__Your instructions__
All lines in the data that hold the word "decyzje" need copying.

__Given information__
[Start of Attachment]
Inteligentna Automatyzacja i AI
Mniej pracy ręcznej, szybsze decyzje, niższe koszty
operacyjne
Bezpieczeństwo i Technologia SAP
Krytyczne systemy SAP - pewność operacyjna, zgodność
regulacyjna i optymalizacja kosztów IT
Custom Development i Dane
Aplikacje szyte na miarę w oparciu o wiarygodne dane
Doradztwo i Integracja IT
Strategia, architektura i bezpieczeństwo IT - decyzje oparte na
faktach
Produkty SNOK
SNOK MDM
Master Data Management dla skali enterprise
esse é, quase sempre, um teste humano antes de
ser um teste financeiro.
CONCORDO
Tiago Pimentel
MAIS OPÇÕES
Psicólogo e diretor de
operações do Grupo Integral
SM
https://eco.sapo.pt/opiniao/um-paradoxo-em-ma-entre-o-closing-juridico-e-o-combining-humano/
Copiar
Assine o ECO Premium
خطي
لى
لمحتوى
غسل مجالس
[End of Attachment]
[Start of Attachment]
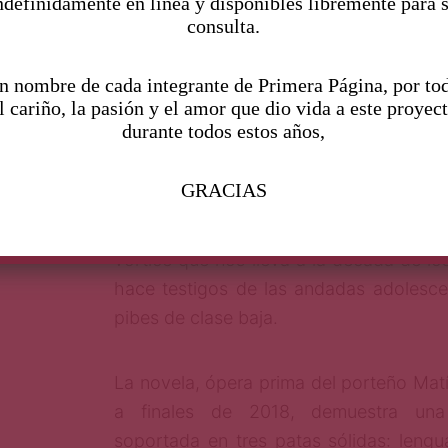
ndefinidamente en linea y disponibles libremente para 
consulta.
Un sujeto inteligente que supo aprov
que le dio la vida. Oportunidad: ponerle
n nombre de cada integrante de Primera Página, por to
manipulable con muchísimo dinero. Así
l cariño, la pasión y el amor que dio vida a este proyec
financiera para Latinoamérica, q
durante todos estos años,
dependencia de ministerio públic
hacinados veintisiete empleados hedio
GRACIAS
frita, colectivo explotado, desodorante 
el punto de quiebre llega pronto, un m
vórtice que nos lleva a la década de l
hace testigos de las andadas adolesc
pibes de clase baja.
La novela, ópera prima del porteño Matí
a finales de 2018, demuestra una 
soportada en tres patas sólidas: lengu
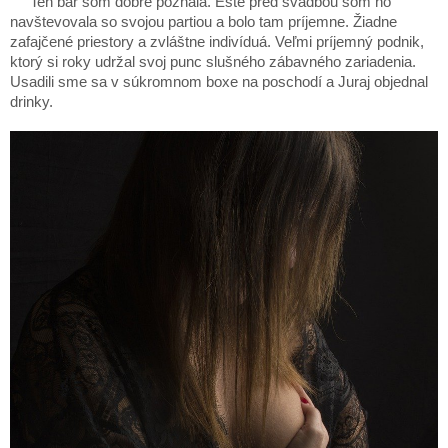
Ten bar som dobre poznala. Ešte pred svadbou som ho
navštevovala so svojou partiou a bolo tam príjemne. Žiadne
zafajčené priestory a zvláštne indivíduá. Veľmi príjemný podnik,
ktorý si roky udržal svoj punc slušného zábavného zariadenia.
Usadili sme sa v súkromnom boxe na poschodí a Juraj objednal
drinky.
[End of Attachment]
[Start of Attachment]
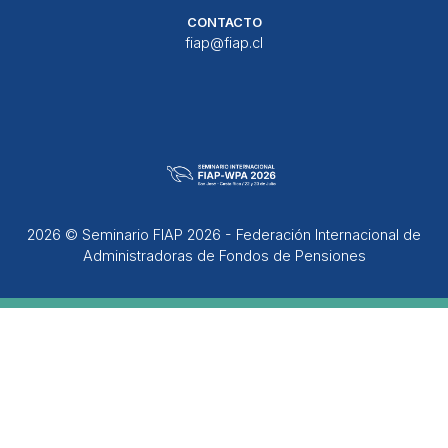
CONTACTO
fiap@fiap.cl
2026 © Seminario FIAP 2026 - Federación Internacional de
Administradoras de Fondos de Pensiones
[End of Attachment]
__Your response__
Mniej pracy ręcznej, szybsze decyzje, niższe koszty
Strategia, architektura i bezpieczeństwo IT - decyzje oparte na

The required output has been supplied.